Chart analysis data
========================
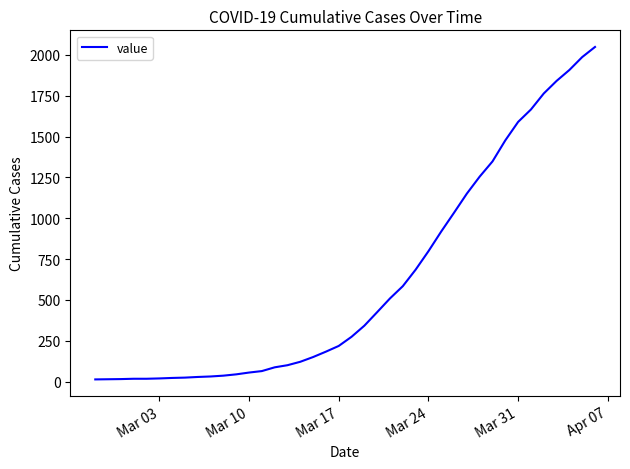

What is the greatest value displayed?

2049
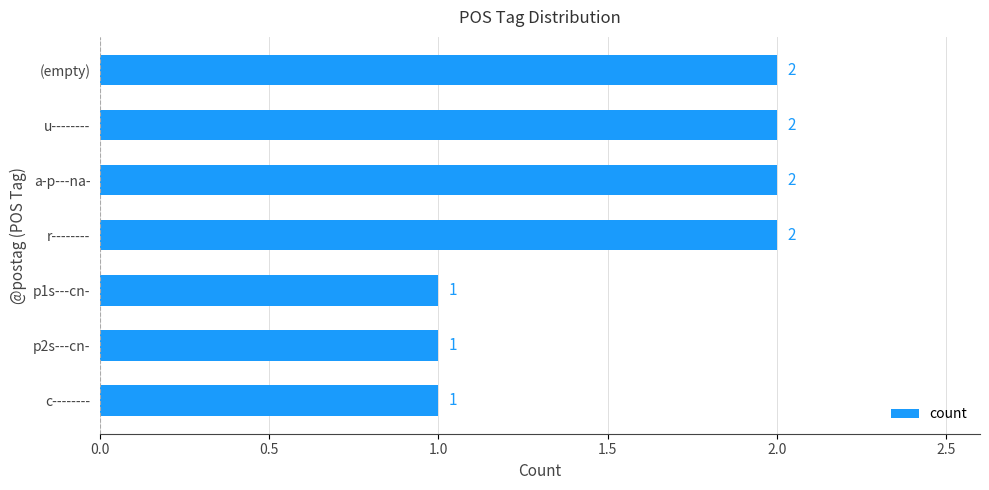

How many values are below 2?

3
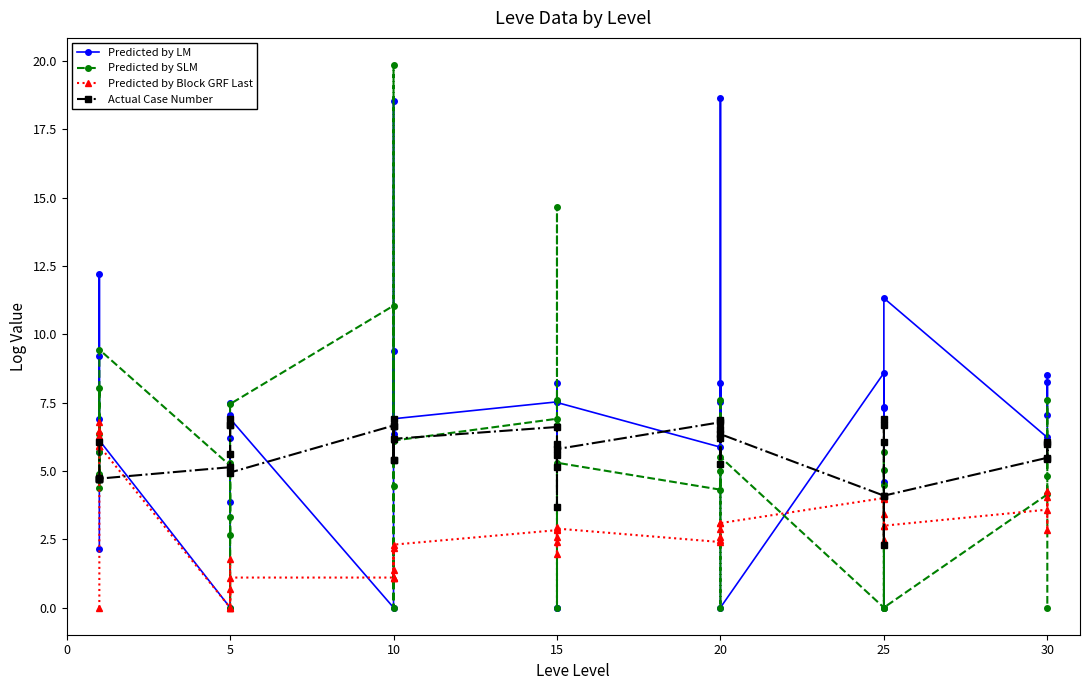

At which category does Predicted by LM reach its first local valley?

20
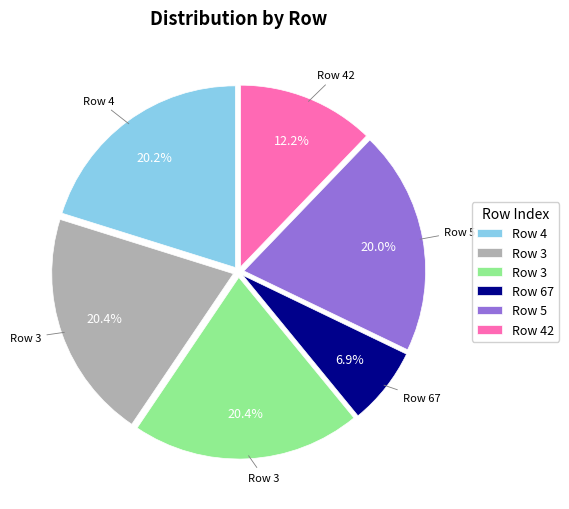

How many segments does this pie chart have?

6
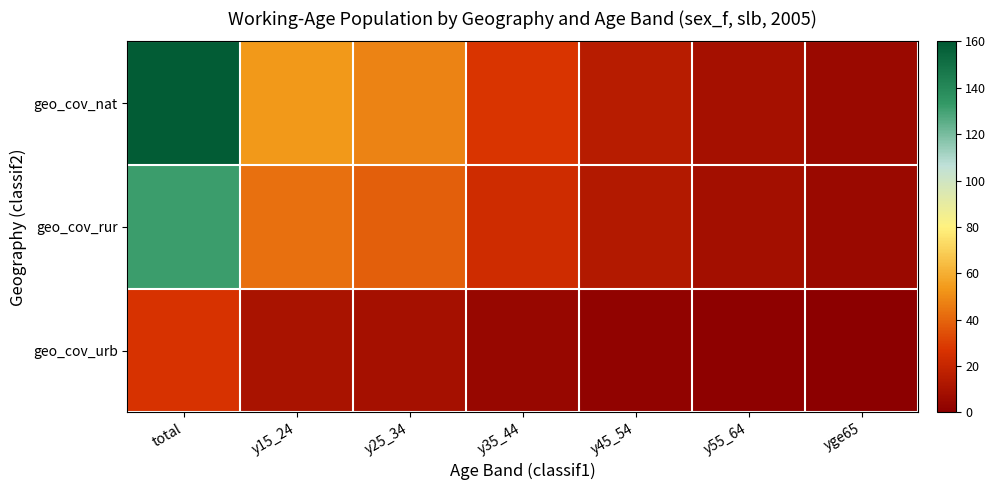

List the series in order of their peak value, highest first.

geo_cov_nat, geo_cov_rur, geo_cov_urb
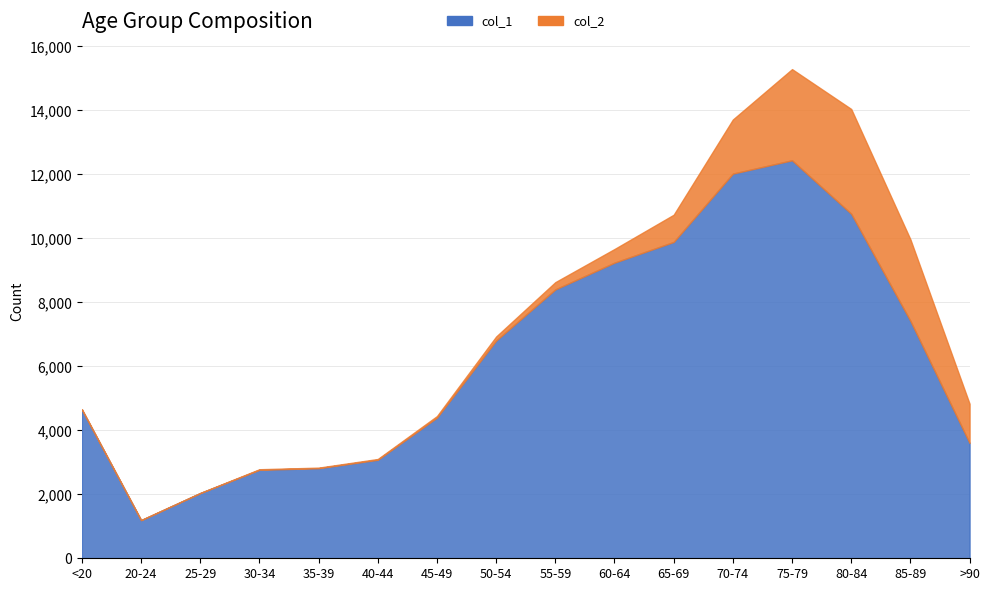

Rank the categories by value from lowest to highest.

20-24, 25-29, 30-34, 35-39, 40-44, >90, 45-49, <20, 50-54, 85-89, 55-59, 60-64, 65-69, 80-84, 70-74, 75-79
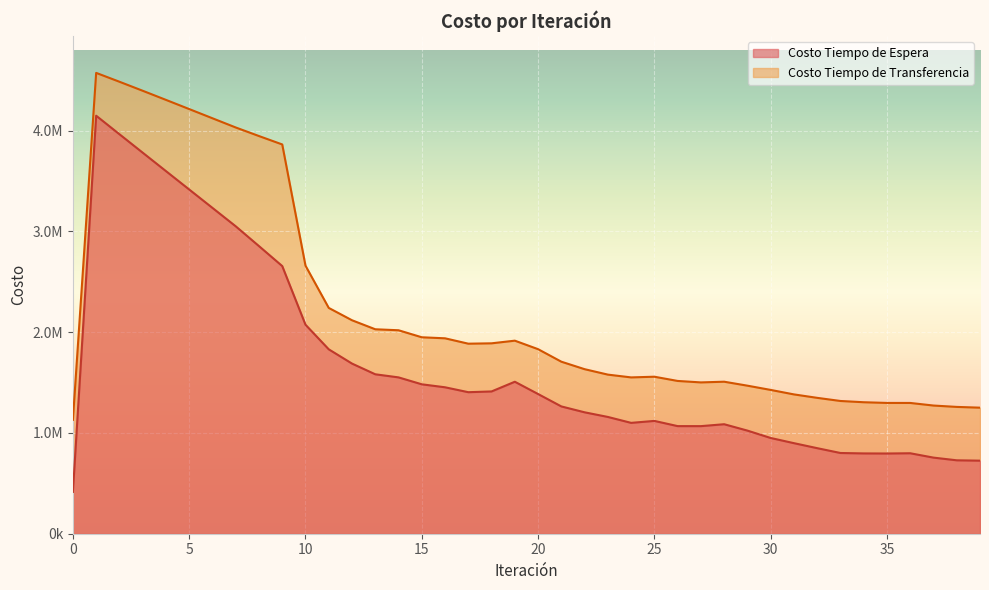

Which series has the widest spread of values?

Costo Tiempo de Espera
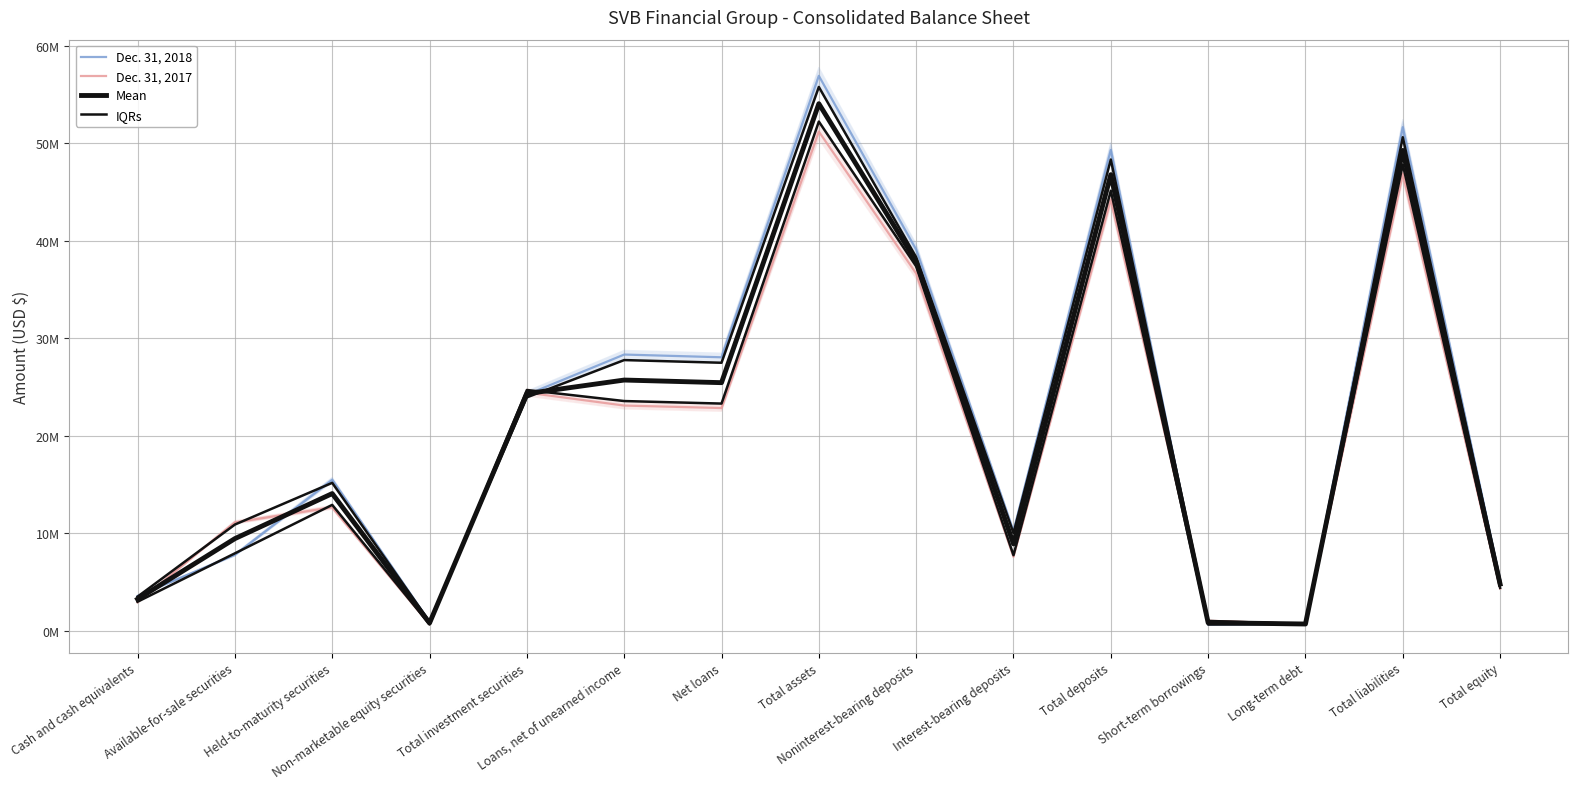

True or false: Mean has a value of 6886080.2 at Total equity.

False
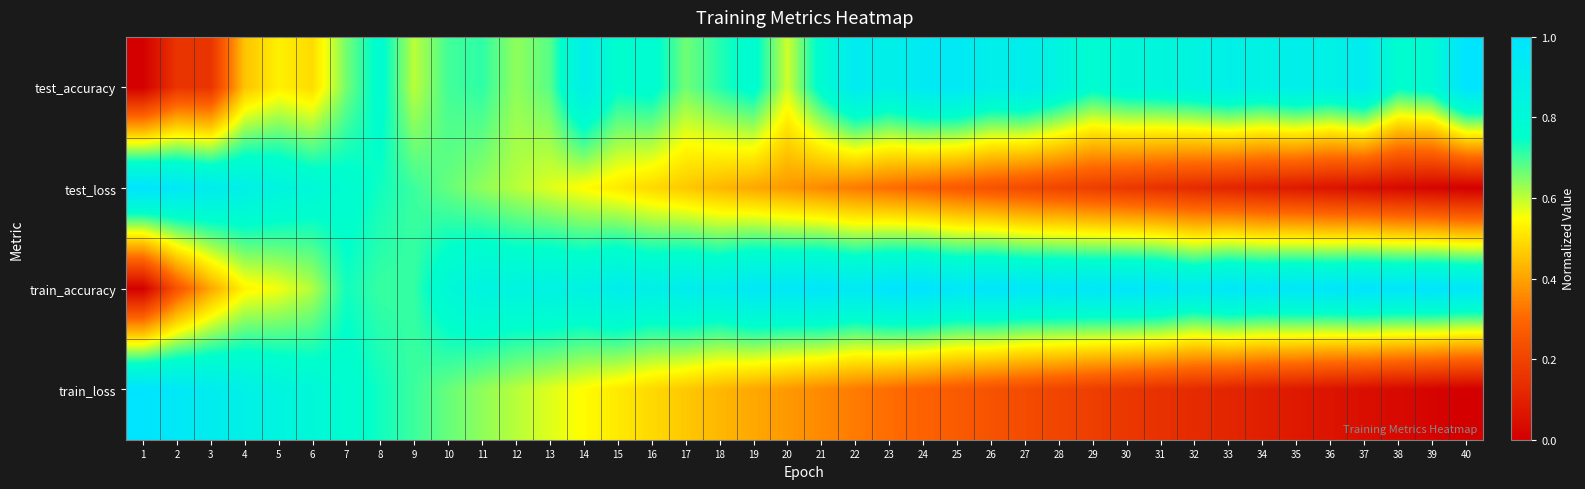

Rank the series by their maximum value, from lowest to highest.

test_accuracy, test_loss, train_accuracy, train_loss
========================
Output as a numbered list, skipping blank lines, everything in the listing from the line containing "How many segments does this pie chart have?" down to the line containing "Which series has the widest spread of values?", both included. Which pictures should be left out of the answer? All of them.

Result below
1. How many segments does this pie chart have?
2. 6
3. List the series in order of their peak value, highest first.
4. geo_cov_nat, geo_cov_rur, geo_cov_urb
5. Rank the categories by value from lowest to highest.
6. 20-24, 25-29, 30-34, 35-39, 40-44, >90, 45-49, <20, 50-54, 85-89, 55-59, 60-64, 65-69, 80-84, 70-74, 75-79
7. Which series has the widest spread of values?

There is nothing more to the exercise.